Although indexing and retrieval isn't the first thing that comes to mind when “file system” is mentioned, file systems do provide fairly complete name based (as opposed to content based) indexing capabilities. When an object is created, a new entry is created in a parent directory. The entry typically contains the object's name and a link to the object's attributes, which are stored within an inode (or equivalent). One of the inode's attributes is an extent map specifying the device addresses (usually expressed as disk block numbers) where the object itself (the object's data) is stored within the file system.
File systems generally use a hierarchical indexing structure that facilitates rapidly adding new entries and removing deleted entries. file system performance directly impacts overall system performance, so the speed at which entries can be created, deleted, and looked up has been a force that has molded all current file systems. In particular, name based indexing, which is fairly anemic when contrasted against content based indexing, is employed by all commonly deployed file systems.
File system developers have consistently and uniformly concluded that file system performance requirements exclude considering content based indexing. They've opted for speed over heavyweight indexing.

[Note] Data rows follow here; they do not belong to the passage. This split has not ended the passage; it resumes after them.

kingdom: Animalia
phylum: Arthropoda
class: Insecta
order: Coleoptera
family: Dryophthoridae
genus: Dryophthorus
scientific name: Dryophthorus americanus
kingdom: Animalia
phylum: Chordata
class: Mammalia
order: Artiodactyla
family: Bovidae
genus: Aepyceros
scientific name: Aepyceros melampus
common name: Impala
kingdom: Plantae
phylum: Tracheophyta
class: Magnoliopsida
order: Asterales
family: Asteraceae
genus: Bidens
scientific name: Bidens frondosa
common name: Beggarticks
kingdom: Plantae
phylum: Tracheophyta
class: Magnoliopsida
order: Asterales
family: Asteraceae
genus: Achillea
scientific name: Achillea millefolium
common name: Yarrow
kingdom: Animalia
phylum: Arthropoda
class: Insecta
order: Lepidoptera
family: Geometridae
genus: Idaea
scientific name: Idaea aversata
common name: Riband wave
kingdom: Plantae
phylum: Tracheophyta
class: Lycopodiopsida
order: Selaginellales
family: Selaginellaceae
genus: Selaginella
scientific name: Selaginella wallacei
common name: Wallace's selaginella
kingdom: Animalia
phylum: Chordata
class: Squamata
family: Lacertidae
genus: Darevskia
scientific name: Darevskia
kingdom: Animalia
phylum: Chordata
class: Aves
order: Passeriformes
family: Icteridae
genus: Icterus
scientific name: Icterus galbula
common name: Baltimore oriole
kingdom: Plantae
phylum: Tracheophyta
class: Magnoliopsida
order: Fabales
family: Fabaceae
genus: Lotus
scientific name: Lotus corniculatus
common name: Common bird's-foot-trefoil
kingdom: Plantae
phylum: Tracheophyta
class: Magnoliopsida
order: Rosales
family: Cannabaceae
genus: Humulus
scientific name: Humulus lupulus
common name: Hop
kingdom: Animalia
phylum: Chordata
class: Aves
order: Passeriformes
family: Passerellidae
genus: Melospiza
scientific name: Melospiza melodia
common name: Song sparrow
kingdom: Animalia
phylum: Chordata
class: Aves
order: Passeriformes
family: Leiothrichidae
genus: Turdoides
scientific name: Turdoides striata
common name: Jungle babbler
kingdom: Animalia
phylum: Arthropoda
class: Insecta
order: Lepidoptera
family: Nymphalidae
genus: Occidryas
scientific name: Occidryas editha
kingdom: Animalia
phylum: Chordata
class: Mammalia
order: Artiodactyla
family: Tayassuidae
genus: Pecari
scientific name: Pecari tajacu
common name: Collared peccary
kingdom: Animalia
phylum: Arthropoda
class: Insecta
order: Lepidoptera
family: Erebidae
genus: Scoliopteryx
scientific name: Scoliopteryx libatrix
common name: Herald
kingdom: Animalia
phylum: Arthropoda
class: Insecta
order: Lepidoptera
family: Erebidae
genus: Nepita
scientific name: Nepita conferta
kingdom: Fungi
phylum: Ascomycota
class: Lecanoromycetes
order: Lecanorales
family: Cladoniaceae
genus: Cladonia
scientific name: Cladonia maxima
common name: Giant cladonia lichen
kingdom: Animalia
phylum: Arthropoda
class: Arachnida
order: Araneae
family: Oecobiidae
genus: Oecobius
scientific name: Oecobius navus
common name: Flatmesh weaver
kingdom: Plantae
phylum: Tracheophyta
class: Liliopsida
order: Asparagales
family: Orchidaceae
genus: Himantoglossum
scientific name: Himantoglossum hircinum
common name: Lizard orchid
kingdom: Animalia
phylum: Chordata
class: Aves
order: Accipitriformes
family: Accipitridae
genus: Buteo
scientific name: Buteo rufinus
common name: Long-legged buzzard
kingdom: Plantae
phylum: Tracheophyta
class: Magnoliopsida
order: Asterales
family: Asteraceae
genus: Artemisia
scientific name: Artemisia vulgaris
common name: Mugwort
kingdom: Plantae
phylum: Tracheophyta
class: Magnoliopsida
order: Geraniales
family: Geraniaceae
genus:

However, the file systems landscape has changed considerably over forty years. Consider the following:                Virtualized global file systems encompassing hundreds of petabytes are on the horizon if they are not already here, e.g. the World Wide Web.        These virtual file servers will consist of thousands of individual systems.        Individual systems may have very substantial physical resources:                    Multiple CPUs, 4 Ghz and faster, 32 or 64 bit,            2 to 64 gigabytes of main memory,            1 to 1000 terabytes of disk memory,            Multiple GigE or 10 GigE network connections.                        
Incorporating a full text search capability into existing file system APIs as seamlessly as possible provides both users and processes with enhanced capabilities for locating, identifying and establishing connections based upon file content.